When confirmation is required, the adapter issues a confirmation token that the client must include in a retry request. See Confirmation Token Specification for token generation, validation, and lifecycle requirements.

Step 1: Initial Request

{
  operation: "delete_repo",
  params: { owner: "acme", repo: "widgets" }
}

Step 2: Confirmation Required Response

{
  "success": false,
  "error": {
    "code": "CONFIRMATION_REQUIRED",
    "message": "This operation requires confirmation",
    "details": {
      "operation": "delete_repo",
      "danger_level": "destructive",
      "reasons": [
        "Permanently removes repository and all contents",
        "Cannot be recovered after grace period"
      ],
      "confirmation_message": "Delete repository 'acme/widgets'? This cannot be undone.",
      "confirmation_token": "conf_abc123xyz",
      "expires_at": "2026-01-28T12:05:00Z"
    }
  }
}

Step 3: Confirmed Request

{
  operation: "delete_repo",
  params: {
    owner: "acme",
    repo: "widgets",
    _confirmation: "conf_abc123xyz"
  }
}

4.4 Denial Response

When an operation is denied due to trust/danger mismatch:

{
  "success": false,
  "error": {
    "code": "PERMISSION_DANGER_LEVEL_DENIED",
    "message": "Operation 'bulk_delete' (danger: dangerous) denied for adapter trust level 'validated'",
    "details": {
      "operation": "bulk_delete",
      "danger_level": "dangerous",
      "adapter_trust": "validated",
      "minimum_trust_required": "community_reviewed",
      "reasons": [
        "Affects multiple resources",
        "Cannot be undone"
      ]
    }
  }
}

Note: The PERMISSION_DANGER_LEVEL_DENIED error code is introduced by this specification and should be added to the Error Codes Specification as a future extension under the PERMISSION_ category.


5. Automatic Lockdown

5.1 Pattern-Based Classification

Systems SHOULD automatically classify operations based on naming patterns:

# Gatekeeper configuration
danger_patterns:
  dangerous:
    - "force_*"           # Force operations
    - "*_permanently"     # Permanent actions
    - "bulk_delete*"      # Bulk deletion
    - "override_*"        # Safety overrides
    - "bypass_*"          # Validation bypass

  forbidden:
    - "drop_*"            # Drop database/table
    - "delete_all*"       # Delete all records
    - "truncate_*"        # Truncate operations
    - "reset_*"           # Reset to factory
    - "destroy_*"         # Destroy operations

Pattern precedence: When an operation matches multiple patterns at different danger levels, the highest danger level applies.
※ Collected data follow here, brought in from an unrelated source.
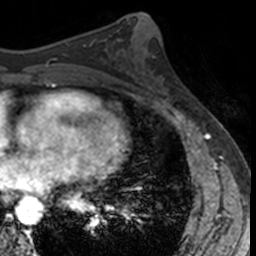
Breast MRI, one axial slice. Position 65 of 160 along the scan axis. Cropped to one breast. Dynamic contrast-enhanced series, time point 2 of 7 at this slice position (early post-contrast). 3 T. TE 1.7 ms, TR 4 ms. 1 mm slice thickness. 256 × 256 image matrix, field of view 171 × 171 mm. Female patient.
Structures marked on this image (semi-automatically segmented with operator editing):
- enhancing-tissue mask used for the functional tumour volume (all voxels passing the contrast-enhancement thresholds inside the analysis volume; usually the tumour): bounding box [x1, y1, x2, y2] px = [147, 56, 186, 103]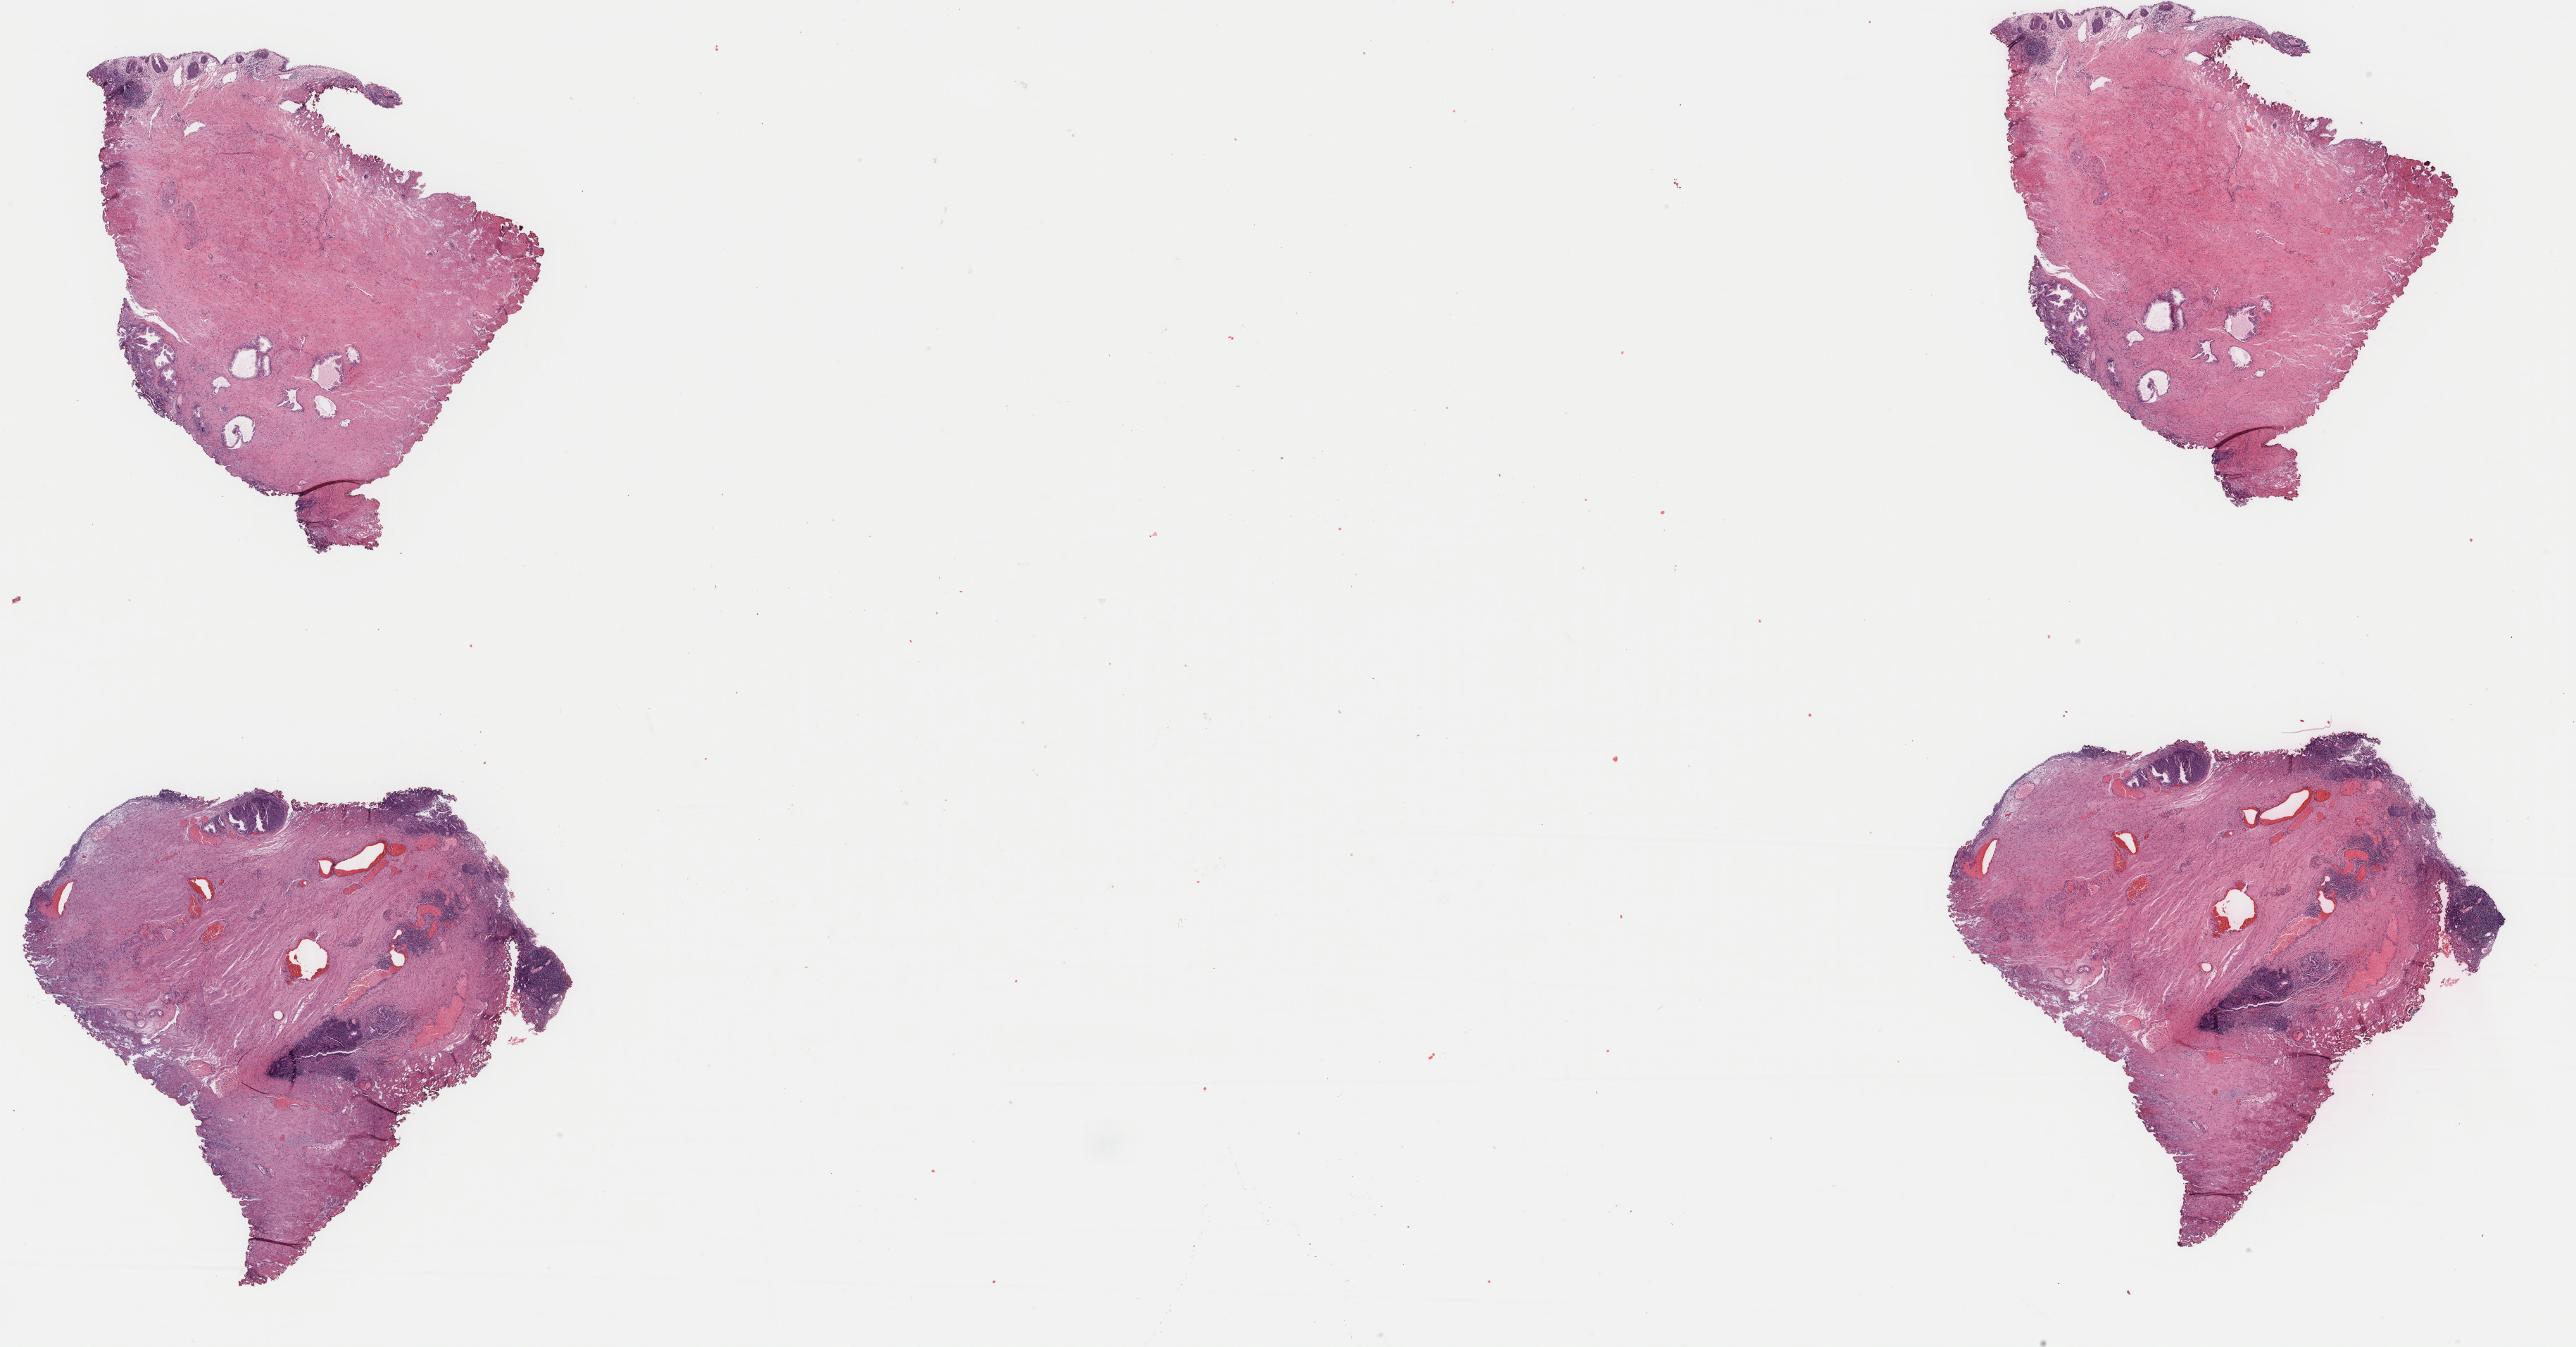
Digitized H&E tissue section (whole slide), low-resolution overview of the scanned area, about 29.0 x 15.2 mm (acquisition: 40x scan), formalin-fixed paraffin-embedded (FFPE) diagnostic section, primary tumour sample from the bladder. Male patient; age at initial diagnosis 66 years. Histologic grade: high grade.
• AJCC pathologic stage: II (6th edition)
• TNM: NX MX
• pathologic diagnosis: Transitional cell carcinoma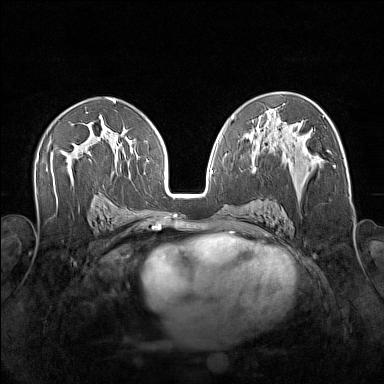
Breast MRI (dynamic contrast-enhanced), one axial slice. Position 89 of 160 along the scan axis. Dynamic contrast-enhanced series, time point 2 of 7 at this slice position (early post-contrast). 1.5 T. TE 1.8 ms, TR 5 ms. 1 mm slice thickness. 384 × 384 image matrix, field of view 340 × 340 mm. Female patient.
Outlined on this slice (semi-automatic segmentation, software-assisted and operator-edited):
- enhancing-tissue mask used for the functional tumour volume (all voxels passing the contrast-enhancement thresholds inside the analysis volume; usually the tumour): box from (x=256, y=148) to (x=328, y=206) px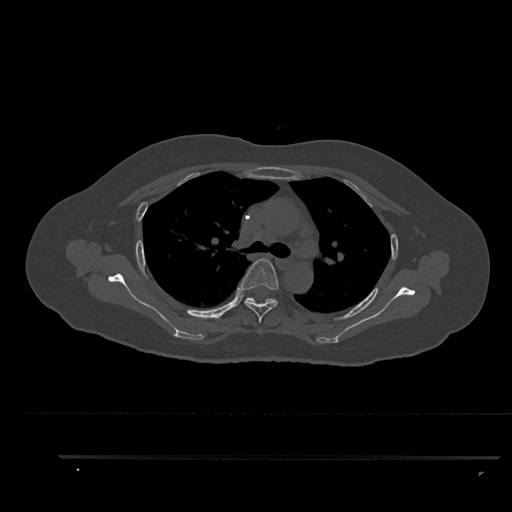
CT including the spine, one axial slice. Slice 634 of 797 in the series (ordered by position). Reconstruction kernel Br40s/3. 120 kVp. Bone window (W 1800 / L 400 HU). 0.5 mm slice thickness. 512 × 512 image matrix, field of view 408 × 408 mm. Female patient, age 44 years. Case-level facts recorded for this patient, not image findings: primary cancer: renal.
Outlined on this slice (semi-automatically segmented with operator editing):
- T4 vertebra: bounding box <241,259,279,323> (left, top, right, bottom; pixels)
- T5 vertebra: <244,297,269,302>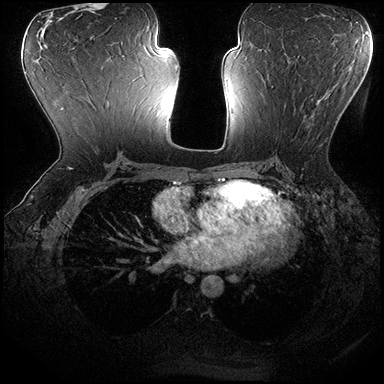
Breast MRI (dynamic contrast-enhanced), one axial slice; slice 95 of 200 in the series (ordered by position); dynamic contrast-enhanced series, time point 2 of 8 at this slice position (early post-contrast); 3 T; TE 2.3 ms, TR 4.4 ms; 1 mm slice thickness; 384 × 384 image matrix, field of view 360 × 360 mm. Female patient.
Outlined on this slice (semi-automatic segmentation, software-assisted and operator-edited):
- enhancing-tissue mask used for the functional tumour volume (all voxels passing the contrast-enhancement thresholds inside the analysis volume; usually the tumour): bounding box [x1, y1, x2, y2] px = [271, 86, 305, 121]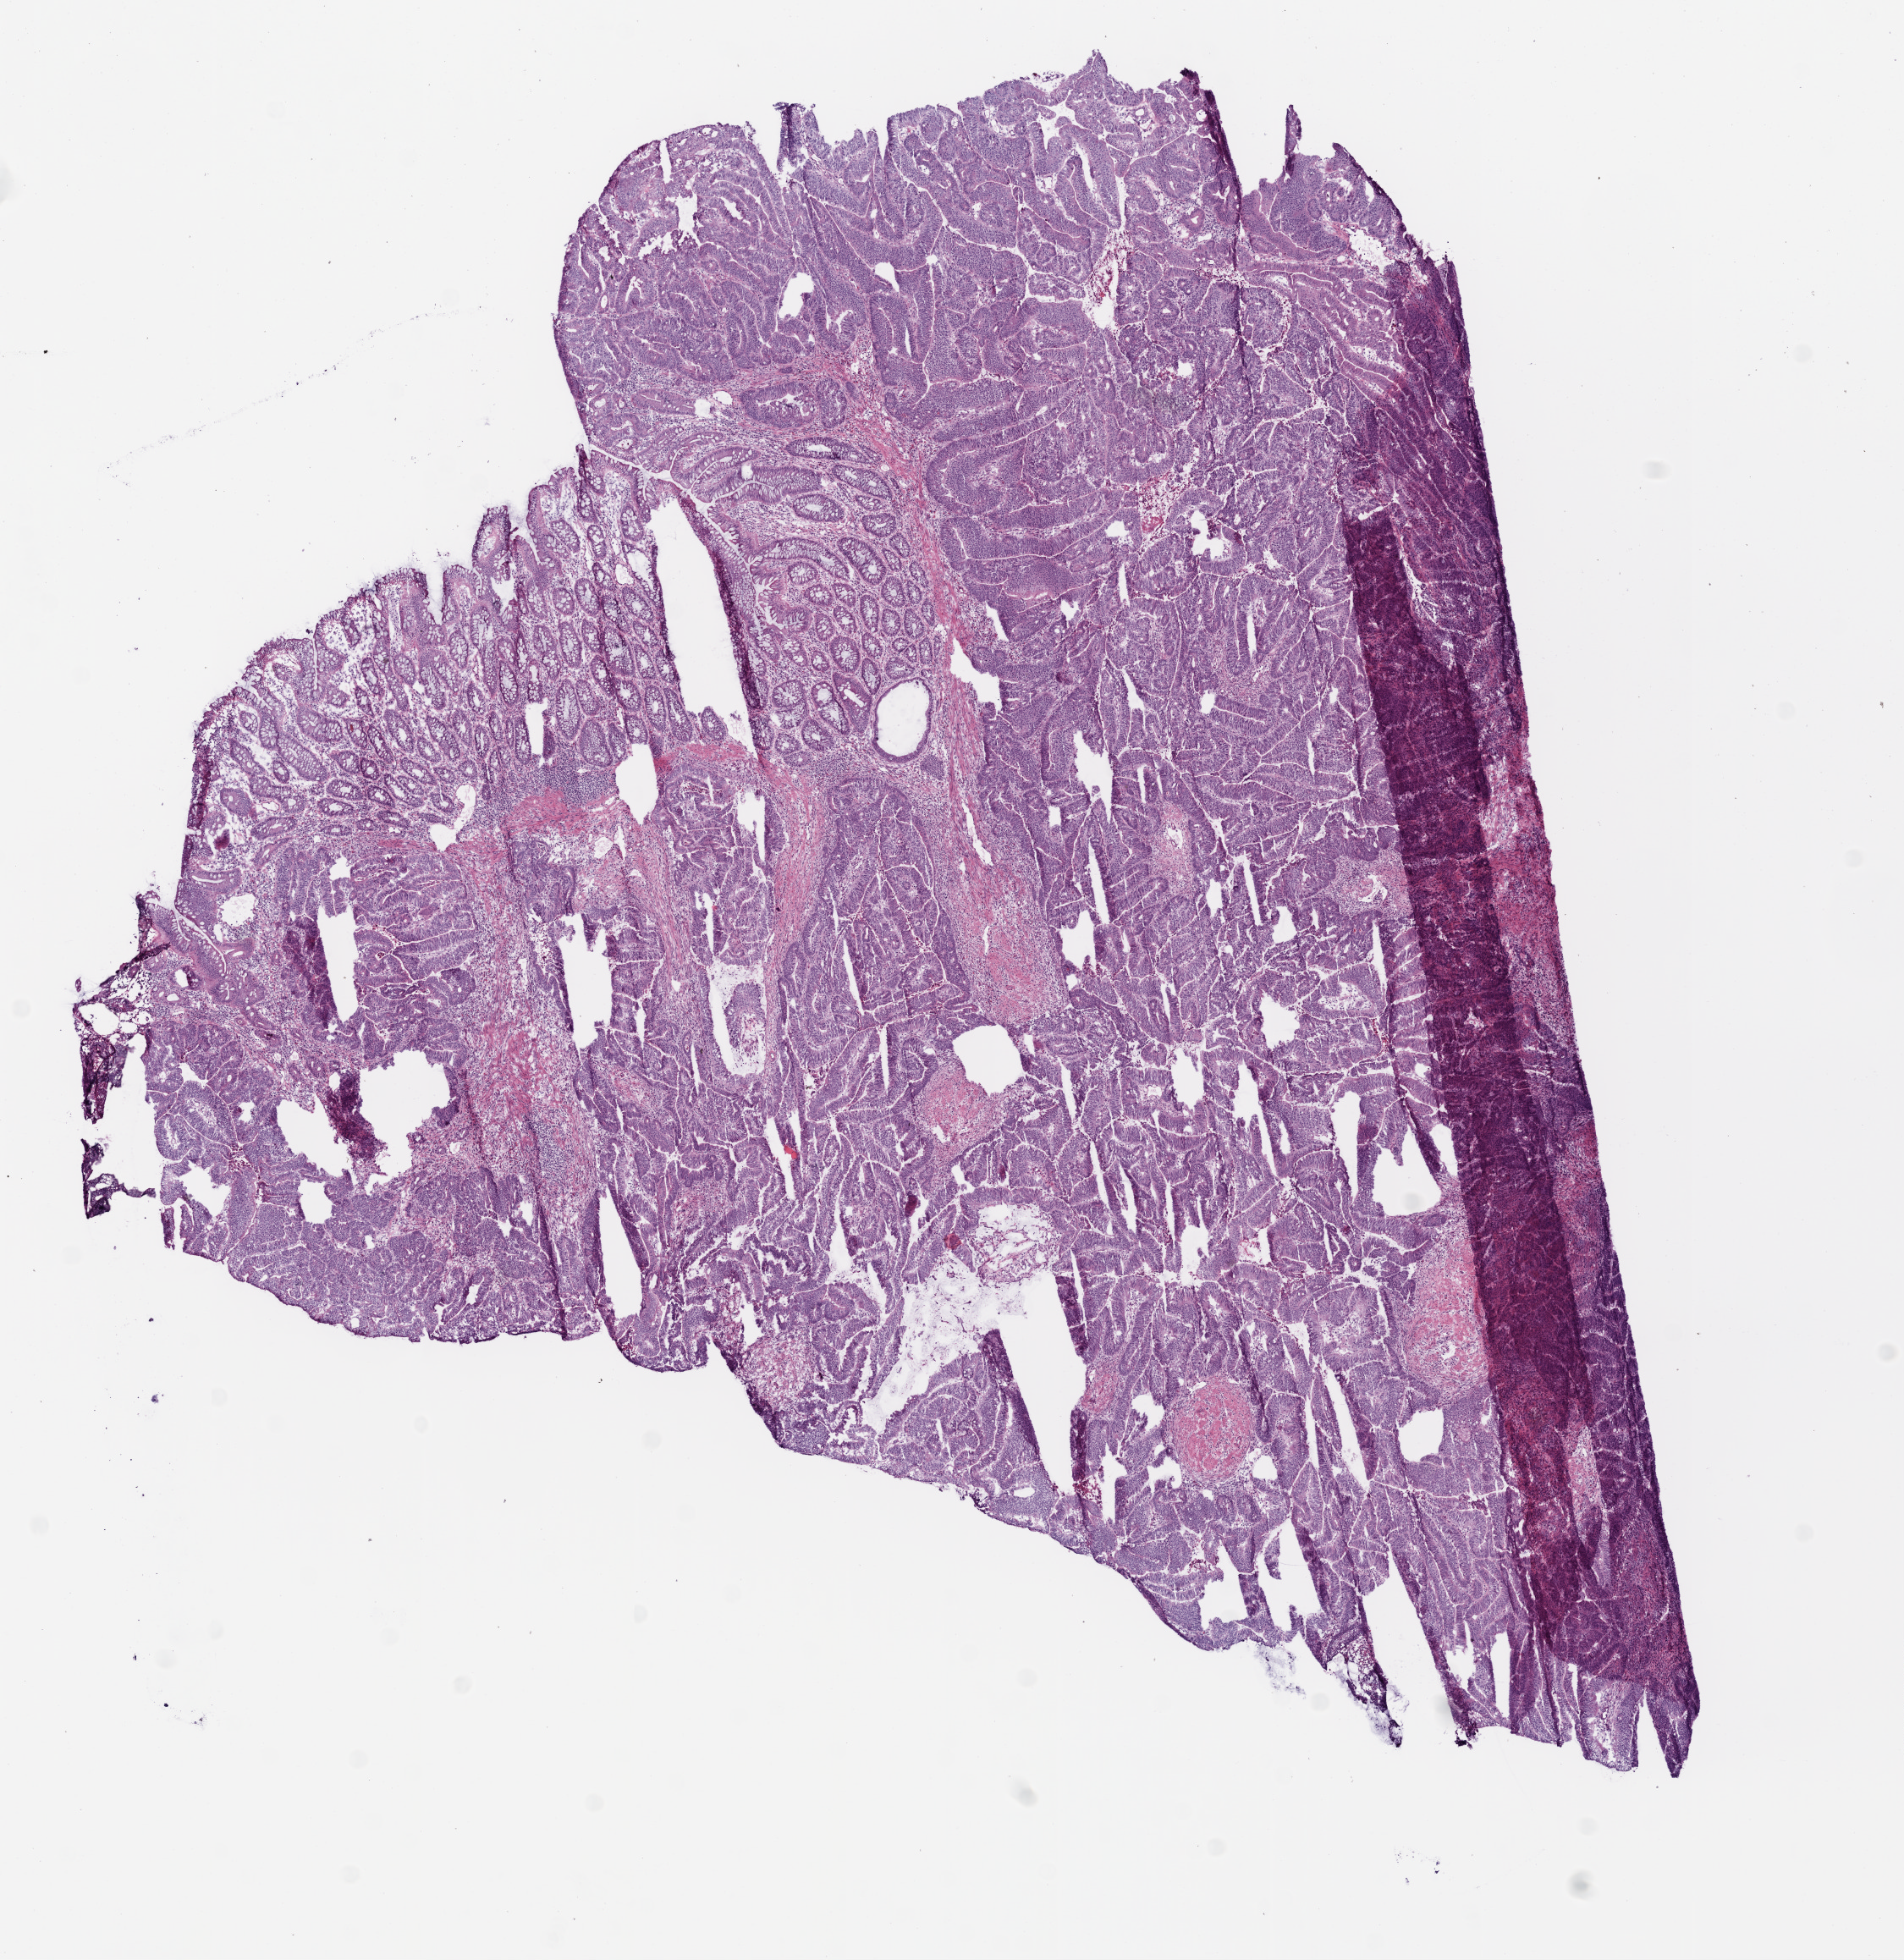
Digitized H&E tissue section (whole slide) — a low-resolution overview of the entire scanned area, about 9.0 x 9.3 mm (slide scanned at 20x); frozen section; primary tumour sample from the rectum. Male patient; age at initial diagnosis 70 years. Slide review estimates, as recorded: tumour cells 80%, tumour nuclei 80%, normal cells 15%, stromal cells 5%, necrosis 0%.
* diagnosis: Mucinous adenocarcinoma
* AJCC pathologic stage: I (5th edition)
For example, force_delete_all matches both force_* (dangerous, level 3) and delete_all* (forbidden, level 4), so it defaults to forbidden.

5.2 Lockdown Behavior

When an operation matches a dangerous pattern:

  1. Classification - Operation tagged with inferred danger level
  2. Warning - LLM/user warned of danger classification
  3. Confirmation - Appropriate confirmation level applied
  4. Audit - Operation attempt logged regardless of outcome

5.3 Override Mechanism

Explicit danger declarations in the adapter schema override pattern matching:

operations:
  execute:
    - name: force_sync
      maps_to: "POST /sync?force=true"
      description: "Force synchronization (safe, just skips cache)"
      danger:
        level: safe  # Overrides pattern match for "force_*"
        reasons:
          - "Force flag only bypasses cache, no data risk"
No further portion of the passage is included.